Further, while Iran can be expected initially to abide by the terms of the agreement in order to have sanctions removed, the key to keeping Iran in check will be to “spell out the penalties for even minor transgressions” of the deal once sanctions are removed.
Finally, new sanctions should be imposed if, “after sanctions relief, Iran increases support for Hezbollah,” Ross insisted.
Yet, Ross admitted that, after Iran obtains sanctions relief for complying with the terms of the deal, it is an open question whether the “5 + 1” will be as vigilant in enforcing the remaining terms of the deal.
“The irony of this deal though,” Ross observed, “is that the Prime Minister of Israel was the most vocal opponent of the deal with Iran. Now he’s the most vociferous in favour of its enforcement.”
As for how a future U.S. administration might deal with a recalcitrant Iranian regime, Ross suggested that one way to that would be to arm Israel with the most sophisticated “bunker busting” bombs available, if Iran were perceived as, once again, pursuing acquisition of a nuclear weapon.

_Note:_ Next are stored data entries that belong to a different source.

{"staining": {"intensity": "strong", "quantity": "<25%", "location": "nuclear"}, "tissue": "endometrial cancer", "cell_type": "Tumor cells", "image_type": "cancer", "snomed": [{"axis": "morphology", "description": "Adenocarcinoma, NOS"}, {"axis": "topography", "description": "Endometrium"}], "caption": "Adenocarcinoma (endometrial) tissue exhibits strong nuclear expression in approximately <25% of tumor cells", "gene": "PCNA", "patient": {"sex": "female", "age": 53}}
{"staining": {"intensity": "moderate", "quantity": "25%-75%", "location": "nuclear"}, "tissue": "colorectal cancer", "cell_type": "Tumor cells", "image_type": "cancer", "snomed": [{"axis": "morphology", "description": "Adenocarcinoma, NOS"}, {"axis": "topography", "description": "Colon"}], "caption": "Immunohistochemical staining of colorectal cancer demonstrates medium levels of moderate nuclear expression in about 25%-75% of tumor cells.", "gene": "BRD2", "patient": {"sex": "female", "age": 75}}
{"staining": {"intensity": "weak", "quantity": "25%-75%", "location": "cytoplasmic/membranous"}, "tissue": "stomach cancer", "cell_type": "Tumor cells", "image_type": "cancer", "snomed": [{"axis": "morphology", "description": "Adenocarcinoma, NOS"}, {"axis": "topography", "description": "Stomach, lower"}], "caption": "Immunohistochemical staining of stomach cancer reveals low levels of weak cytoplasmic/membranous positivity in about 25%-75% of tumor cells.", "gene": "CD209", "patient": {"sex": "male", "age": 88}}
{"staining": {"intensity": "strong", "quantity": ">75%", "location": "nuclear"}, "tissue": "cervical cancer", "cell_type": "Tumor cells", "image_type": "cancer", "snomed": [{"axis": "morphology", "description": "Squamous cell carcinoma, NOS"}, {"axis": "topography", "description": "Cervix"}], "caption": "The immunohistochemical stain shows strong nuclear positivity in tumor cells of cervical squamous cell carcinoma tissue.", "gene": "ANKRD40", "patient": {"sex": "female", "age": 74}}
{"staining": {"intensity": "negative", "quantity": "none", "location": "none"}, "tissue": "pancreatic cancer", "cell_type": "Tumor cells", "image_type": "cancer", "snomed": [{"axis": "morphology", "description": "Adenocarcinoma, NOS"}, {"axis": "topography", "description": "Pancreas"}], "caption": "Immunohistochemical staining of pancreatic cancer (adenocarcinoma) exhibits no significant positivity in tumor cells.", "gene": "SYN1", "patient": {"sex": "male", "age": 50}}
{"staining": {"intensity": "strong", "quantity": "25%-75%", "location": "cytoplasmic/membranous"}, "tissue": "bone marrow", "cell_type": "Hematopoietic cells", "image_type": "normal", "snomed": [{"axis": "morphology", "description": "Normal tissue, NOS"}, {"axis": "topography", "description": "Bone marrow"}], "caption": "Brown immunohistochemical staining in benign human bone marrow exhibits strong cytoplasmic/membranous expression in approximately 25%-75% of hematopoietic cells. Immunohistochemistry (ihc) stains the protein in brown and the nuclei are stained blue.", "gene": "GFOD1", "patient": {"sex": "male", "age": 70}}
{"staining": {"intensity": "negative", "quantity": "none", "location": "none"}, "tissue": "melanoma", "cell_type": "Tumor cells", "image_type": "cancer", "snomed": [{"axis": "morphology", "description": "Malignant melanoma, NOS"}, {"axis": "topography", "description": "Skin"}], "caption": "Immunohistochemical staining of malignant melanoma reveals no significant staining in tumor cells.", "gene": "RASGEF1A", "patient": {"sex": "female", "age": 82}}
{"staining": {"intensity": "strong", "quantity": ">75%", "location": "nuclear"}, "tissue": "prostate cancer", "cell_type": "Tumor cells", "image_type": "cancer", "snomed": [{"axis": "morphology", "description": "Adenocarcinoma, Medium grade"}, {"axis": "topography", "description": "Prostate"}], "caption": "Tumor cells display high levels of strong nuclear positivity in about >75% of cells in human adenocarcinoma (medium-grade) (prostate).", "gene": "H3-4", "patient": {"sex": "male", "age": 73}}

“Even if Iranians abide by the agreement along the margins, they’ll continue to make trouble in the region,” Ross warned. “Sending Israel bunker busters would send a clear message” to the Iranians that, even if the U.S. might not be prepared to take military action itself to prevent Iran from acquiring a nuclear weapon after the 15 year term of the agreement has expired, Israel wouldn’t hesitate to do so.” That, in itself, would be sufficient warning to Iran not to pursue a nuclear weapon even after 15 years, Ross suggested.